The Huldufólk of the title are the ‘hidden people’; creatures like trolls, elves and the like whose tales are told throughout this record. First mentioned in the sagas of Snorri Sturluson in the Prose Edda, their legends make up the mythology of Viking culture that still pervades even to this day.
Producer/composer Christophe Voisin-Boisvinet has gathered a large group of contributing musicians to the SKÁLD collective, each bringing traditional instruments, or styles, to give each of these tracks as authentic a feel as possible. This results in a haunting tribalism, where ritualistic drumming tethers every song to a frozen ground, while the rest creates a perfect skaldic atmosphere. The ancient balladry of Då Månen Sken, the pounding Ljósálfur, the powerful loneliness of Hinn Mikli Dreki, each track has its own magic to weave into the rich tapestry of its influences.
meticulously created and performed in order to create the most legitimate Norse folk experience possible…

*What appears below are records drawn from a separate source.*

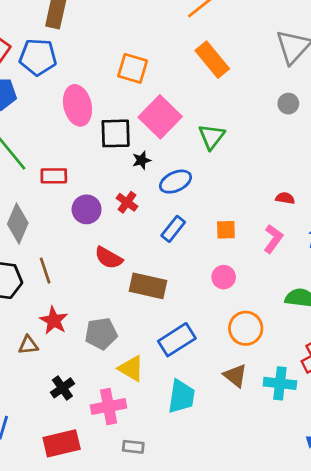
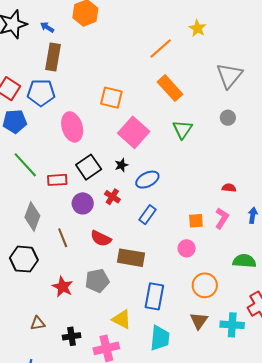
black square: (116, 133) -> (89, 167), moved, turned -30
green triangle: (212, 137) -> (182, 129), moved
orange square: (226, 230) -> (196, 221), moved
brown line: (45, 271) -> (63, 238), moved
gray pentagon: (101, 334) -> (97, 281), moved
blue rectangle: (177, 340) -> (154, 296), turned -44
brown triangle: (28, 345) -> (38, 323), moved
brown triangle: (235, 376) -> (199, 321), turned 30
black cross: (62, 388) -> (72, 336), turned 30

Ríðum, Ríðum is a favourite of mine, a menacing yet anthemic piece that starts off full of subtle threat but evolves into much more majestic and sombre tones. The songs are performed in a variety of Northern languages; Faroese, Icelandic, Old Norse, Swedish, Danish, each giving its subject matter that extra taste of authenticity. It is then enhanced by use of lyre, hurdy-gurdy, nyckelharpa and other traditional instruments. You could of course argue that authentic feeling is shattered by the appearance of Rammstein and The Cure covers at the end here, but when Du Hast changes from martial industrial stomp to shamanistic battle song, and A Forest becomes a dark warning about the woods, it is a testament to the group’s approach that they don’t necessarily break the spell.
I suppose it very much depends on your interest in the subject matter here, but Huldufólk is a record that is meticulously created and performed in order to create the most legitimate Norse folk experience possible. SKÁLD do so with emotion, with what feels like an intimate understanding of what these stories mean and how their place in mythology, and indeed current day belief systems, are intricately tied to the skaldic performance tradition as well.
Huldufólk just FEELS right you know? It feels authentic in a way that a lot of these Viking groups struggle to. SKÁLD aren’t quite Wardruna level, but outside of Nytt Land, they may be the best attempt I’ve heard so far.